• _Exercise details_
Would you repeat exactly the part of the listing below that runs from the line containing "3. black smartphone (165,431,371,537)" down to the line containing "7. silver iPhone (41,338,205,481)", inclusive, and nothing else?

Content starts

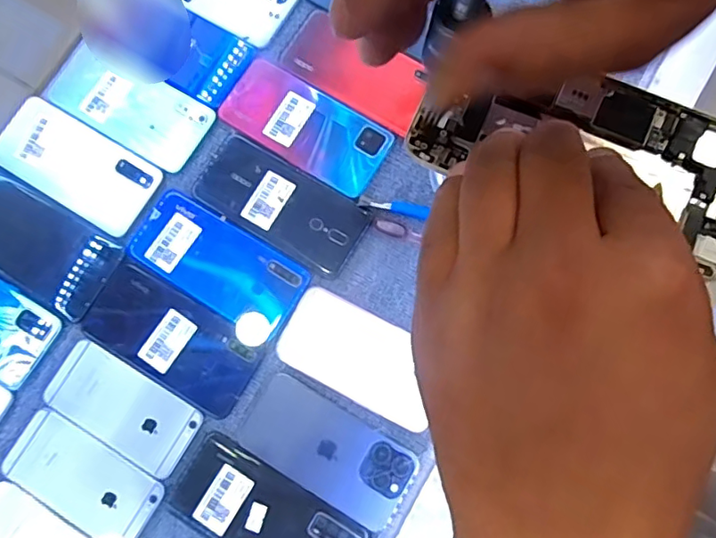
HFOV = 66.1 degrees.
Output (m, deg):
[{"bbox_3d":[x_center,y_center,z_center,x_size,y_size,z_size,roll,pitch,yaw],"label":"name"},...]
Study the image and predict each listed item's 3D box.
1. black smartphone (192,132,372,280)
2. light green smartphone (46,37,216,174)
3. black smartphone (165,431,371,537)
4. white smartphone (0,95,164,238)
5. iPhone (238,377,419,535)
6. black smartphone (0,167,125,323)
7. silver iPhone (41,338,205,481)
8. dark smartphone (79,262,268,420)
[{"bbox_3d":[-0.073,-0.062,0.510,0.162,0.005,0.074,31,82,6],"label":"black smartphone"},{"bbox_3d":[-0.222,-0.159,0.531,0.160,0.004,0.073,30,82,6],"label":"light green smartphone"},{"bbox_3d":[-0.076,0.210,0.460,0.162,0.008,0.075,31,82,6],"label":"black smartphone"},{"bbox_3d":[-0.269,-0.099,0.523,0.157,0.006,0.075,31,82,6],"label":"white smartphone"},{"bbox_3d":[-0.026,0.154,0.468,0.145,0.005,0.070,30,82,6],"label":"iPhone"},{"bbox_3d":[-0.305,-0.027,0.511,0.168,0.009,0.081,31,82,6],"label":"black smartphone"},{"bbox_3d":[-0.207,0.121,0.484,0.136,0.005,0.066,31,82,6],"label":"silver iPhone"},{"bbox_3d":[-0.166,0.061,0.490,0.156,0.004,0.077,31,82,6],"label":"dark smartphone"}]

Content ends

• _Exercise output_
3. black smartphone (165,431,371,537)
4. white smartphone (0,95,164,238)
5. iPhone (238,377,419,535)
6. black smartphone (0,167,125,323)
7. silver iPhone (41,338,205,481)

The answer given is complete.